WINE WITH…Borscht (Cold Beet Soup)
There are few things more inviting on a hot summer day than a bowl of cold soup, and few cold soups are more delicious than a classic beet soup. The word “borscht,” as chilled beet soup is commonly called, is a variant on the original Slavic name, but whether borscht was first spooned up in Ukraine, Russia, Lithuania or Poland is anyone’s guess. Not surprisingly there are any number of different recipes for borscht, some cold, others hot, meatless in
some places while in others meat and/or cabbage steal the show. For me, at least on a scorching late summer evening, borscht is most enjoyable served icy cold and simple.
I like to blend some carrot in with the beets for added flavor complexity. I also appreciate the way the carrot has a subtle effect on the soup’s color, elevating it from hot pink to a cooler sunset pinky-orange. Sour cream is Borscht’s standard garnish, although I prefer a 50/50 blend of sour cream and yogurt. Add minced fresh dill, parsley, scallions and/or chives along with the sour cream if you like, but I draw the line at minced hot peppers and/or chopped hardboiled egg which, in my view, detract from the soup’s intrinsic simplicity. A little chopped cooked beet, however, is an attractive and tasty garnish and contributes textural interest when the soup is pureed, as in this recipe. If you have good black bread or pumpernickel by all means serve that with the borscht, otherwise a nice sourdough loaf is always welcome.
3-5 cooked beets
1 medium carrot, peeled and coarsely chopped
1 cup chopped onions
2-4 cloves garlic, chopped
5 cups chicken, beef or vegetable stock, or water
1 teaspoon fresh dill or ½ teaspoon dried
½ bay leaf
Salt and pepper to taste
Fresh dill or parsley for garnish if desired
Sour cream for garnish (or half sour cream/half unflavored yogurt)
Coarsely chop the beets. Dice about a cupful of them and reserve for garnish. Place the rest of the beets along with the chopped carrot, onions and garlic in a large pot. Add the chicken stock, the dill and the bay leaf. Simmer the mixture, covered, until the carrots are very tender, about 30-40 minutes. When it is cool enough, puree the soup in a blender, food processor or with an immersion blender. Chill thoroughly. To serve, divide the borscht among four soup bowls and garnish each with the reserved diced beets, the sour cream and the fresh herbs (if using).

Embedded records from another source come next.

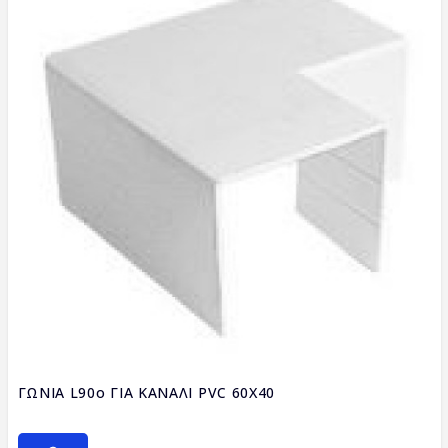
ΓΩΝΙΑ L90ο ΓΙΑ ΚΑΝΑΛΙ PVC 60X40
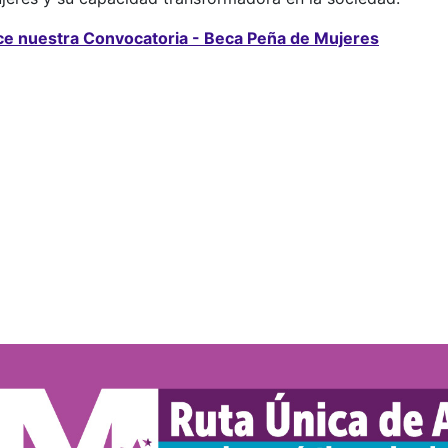
e nuestra Convocatoria - Beca Peña de Mujeres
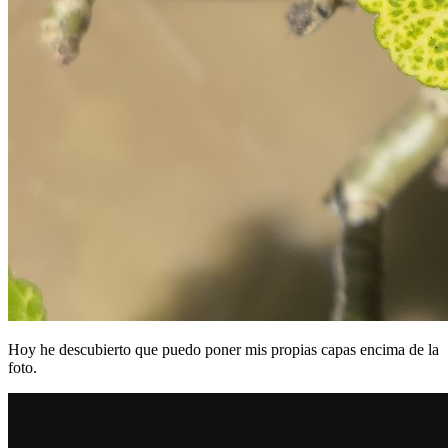
Hoy he descubierto que puedo poner mis propias capas encima de la
foto.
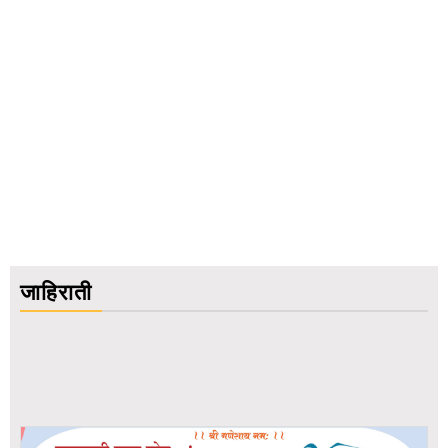
जाहिराती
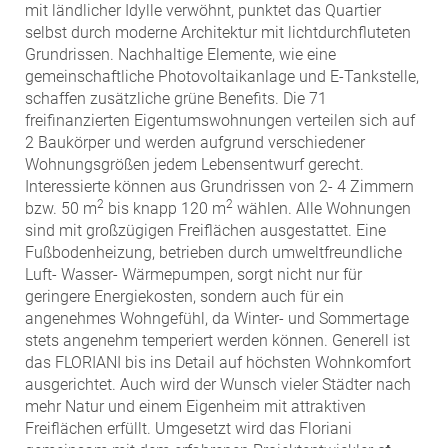
mit ländlicher Idylle verwöhnt, punktet das Quartier
selbst durch moderne Architektur mit lichtdurchfluteten
Grundrissen. Nachhaltige Elemente, wie eine
gemeinschaftliche Photovoltaikanlage und E-Tankstelle,
schaffen zusätzliche grüne Benefits. Die 71
freifinanzierten Eigentumswohnungen verteilen sich auf
2 Baukörper und werden aufgrund verschiedener
Wohnungsgrößen jedem Lebensentwurf gerecht.
Interessierte können aus Grundrissen von 2- 4 Zimmern
2
2
bzw. 50 m
bis knapp 120 m
wählen. Alle Wohnungen
sind mit großzügigen Freiflächen ausgestattet. Eine
Fußbodenheizung, betrieben durch umweltfreundliche
Luft- Wasser- Wärmepumpen, sorgt nicht nur für
geringere Energiekosten, sondern auch für ein
angenehmes Wohngefühl, da Winter- und Sommertage
stets angenehm temperiert werden können. Generell ist
das FLORIANI bis ins Detail auf höchsten Wohnkomfort
ausgerichtet. Auch wird der Wunsch vieler Städter nach
mehr Natur und einem Eigenheim mit attraktiven
Freiflächen erfüllt. Umgesetzt wird das Floriani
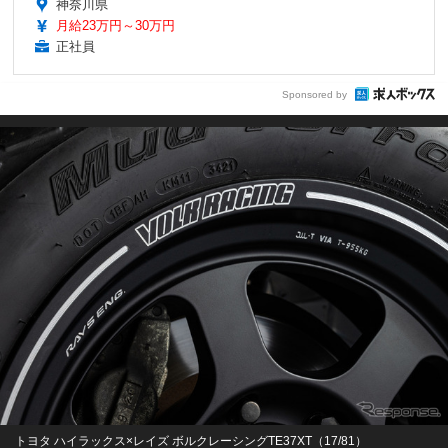
神奈川県
月給23万円～30万円
正社員
Sponsored by
トヨタ ハイラックス×レイズ ボルクレーシングTE37XT（17/81）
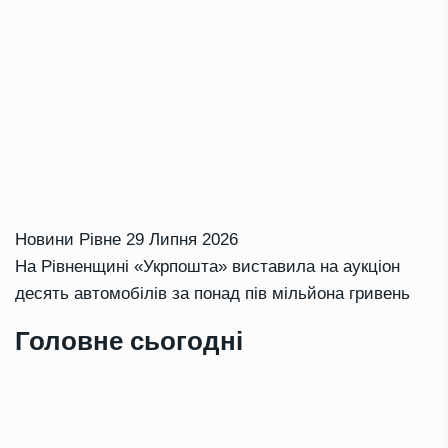
Новини Рівне
29 Липня 2026
На Рівненщині «Укрпошта» виставила на аукціон
десять автомобілів за понад пів мільйона гривень
Головне сьогодні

Light is right with borscht, but that does not mean the wine should be boring. On the contrary, the best wines I paired with this soup were full of character and flavor but were restrained in acidity, oakiness and other aggressive characteristics. Each of the wines had overt fruit flavors that balanced the earthiness of the beets nicely.
Le Charmel, Rosé de Loire Controlée (France) 2018
($12): Pairing a pink wine with pinkish beet soup is appealing in itself, but the matchmaking with Le Charmel goes beyond simple visual pleasure, for this inexpensive French rosé has just the right fruity character to balance the soup’s tangy, creamy attributes.
Talbott, Santa Lucia Highlands (Monterey County, California) Chardonnay 2017
($28): Texturally generous, this Chardonnay’s forthright acidity is balanced by fresh fruity sweetness. It can be challenging to find the right vinous partner for chilled soup, but this wine definitely holds its own with both the earthy beets and the rich, velvety sour cream topping.
Valley of the Moon, California, Pinot Gris-Viognier White Blend, 2018
($14): A wine full of rich pear and tropical fruit aromas and flavors Valley of the Moon’s white blend mirrors the wine’s own flavor and textural highlights and is as refreshing and tasty as the soup itself.